Exercise set:
a. In the PDFAlchemy command-line documentation below, what is the default sort order for the extract-images command?
b. Translate this sentence from the PDFAlchemy command-line documentation into Spanish: "PDFAlchemy provides a powerful command-line interface for batch processing and automation."
c. Extend the PDFAlchemy command-line documentation below, starting right after its final line.

Text for analysis:
---
Command Line Interface

PDFAlchemy provides a powerful command-line interface for batch processing and automation.

Available Commands

to-png - Convert PDF to PNG Images

pdfalchemy to-png <pdf_file> [options]

Options:

  • --output, -o: Output directory for PNG files
  • --dpi: DPI resolution (default: 200, range: 72-1200)
  • --pages: Page range (e.g., '1-5', '1,3,5', or '3')

Examples:

# Convert all pages
pdfalchemy to-png document.pdf --output ./images/

# Convert specific pages with high resolution
pdfalchemy to-png document.pdf --dpi 300 --pages 1-5 --output ./high_res/

# Convert single page
pdfalchemy to-png document.pdf --pages 3 --output ./single_page/

to-base64 - Convert PDF to Base64 Encoded PNG

pdfalchemy to-base64 <pdf_file> [options]

Options:

  • --output, -o: Output file for base64 data (JSON format)
  • --dpi: DPI resolution (default: 200)
  • --pages: Page range (e.g., '1-5', '1,3,5', or '3')

Examples:

# Convert to base64 for web applications
pdfalchemy to-base64 document.pdf --dpi 200 --output images.json

# Convert specific pages
pdfalchemy to-base64 document.pdf --pages 1-3 --output selected_pages.json

extract-images - Extract Individual Images from PDF

pdfalchemy extract-images <pdf_file> [options]

Basic Options:

  • --output, -o: Output directory for extracted images
  • --dpi: DPI resolution for conversion (default: 200)
  • --pages: Page range (e.g., '1-5', '1,3,5', or '3')

Size Filtering:

  • --min-size: Minimum size in pixels (e.g., '100x100')
  • --max-size: Maximum size in pixels (e.g., '800x600')
  • --min-width: Minimum width in pixels
  • --min-height: Minimum height in pixels
  • --max-width: Maximum width in pixels
  • --max-height: Maximum height in pixels

Advanced Filtering:

  • --aspect-ratio: Aspect ratio range (e.g., '0.5-2.0')
  • --threshold: Flood fill threshold (0.0-1.0, default: 0.1)
  • --no-noise-reduction: Disable noise reduction
  • --no-separate-regions: Disable connected region separation
  • --sort-order: Sort order for extracted images ('top-bottom', 'left-right', 'reading-order', default: 'top-bottom')

Output Options:

  • --format: Output format ('png' or 'json', default: 'png')
  • --summary: Show detailed extraction summary

Examples:

# Basic image extraction
pdfalchemy extract-images document.pdf --output ./extracted/ --min-size 100x100

# Advanced filtering with custom sort order
pdfalchemy extract-images document.pdf \
  --output ./filtered/ \
  --min-width 50 \
  --max-width 800 \
  --aspect-ratio 0.5-2.0 \
  --threshold 0.15 \
  --sort-order reading-order

# JSON output with summary
pdfalchemy extract-images document.pdf \
  --output ./json_output/ \
  --format json \
  --summary \
  --pages 1-5

# High-resolution extraction with custom filters
pdfalchemy extract-images document.pdf \
  --dpi 300 \
  --output ./high_res_extracted/ \
  --min-size 200x200 \
  --max-size 1200x800 \
  --aspect-ratio 0.8-1.5 \
  --threshold 0.2 \
  --no-noise-reduction

Page Range Formats

The --pages option supports multiple formats:

  • Range: 1-5 (pages 1 through 5)
---
Stored data entries
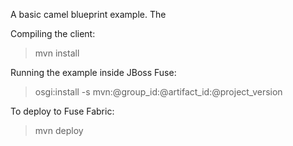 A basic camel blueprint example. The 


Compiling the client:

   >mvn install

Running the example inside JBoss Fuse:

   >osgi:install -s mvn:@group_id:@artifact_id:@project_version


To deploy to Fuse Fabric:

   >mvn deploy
---
Exercise answers:
a. The default sort order is 'top-bottom'.

b. PDFAlchemy ofrece una potente interfaz de línea de comandos para el procesamiento por lotes y la automatización.

c.
  • List: 1,3,5 (pages 1, 3, and 5)
  • Single: 3 (page 3 only)

Output Formats

PNG Format

  • Saves individual PNG files for each extracted image
  • File naming: page_001_image_001.png, page_001_image_002.png, etc.
  • Suitable for visual inspection and further processing

JSON Format

  • Saves all extracted images as base64-encoded data in a JSON file
  • Includes metadata: page number, image index, size in bytes
  • Suitable for web applications and programmatic access

Sort Order Options

The --sort-order parameter controls how extracted images are ordered:

  • top-bottom (default): Sort by y-coordinate first (top to bottom), then by x-coordinate (left to right)
  • left-right: Sort by x-coordinate first (left to right), then by y-coordinate (top to bottom)
  • reading-order: Group images by approximate rows and sort each row left-to-right, then sort rows top-to-bottom

Performance Tips

  1. Use appropriate DPI: Higher DPI provides better quality but increases processing time
  2. Filter early: Use size and aspect ratio filters to reduce processing overhead
  3. Batch processing: Process multiple files in scripts for automation
  4. Memory management: For large PDFs, consider processing page ranges

Configuration

PDFAlchemy uses Pydantic models for configuration and validation. All input and output models include comprehensive validation and type checking.

Data Models

PNGConversionInput

  • pdf_bytes: PDF data as byte array
  • dpi: Resolution in DPI (72-1200, default: 200)
  • first_page: First page to convert (1-indexed, optional)
  • last_page: Last page to convert (1-indexed, optional)

PNGConversionOutput

  • png_images: List of PNG images as byte arrays
  • total_pages: Total number of pages converted
  • dpi_used: DPI used for conversion
  • page_range: Page range converted (e.g., '1-5')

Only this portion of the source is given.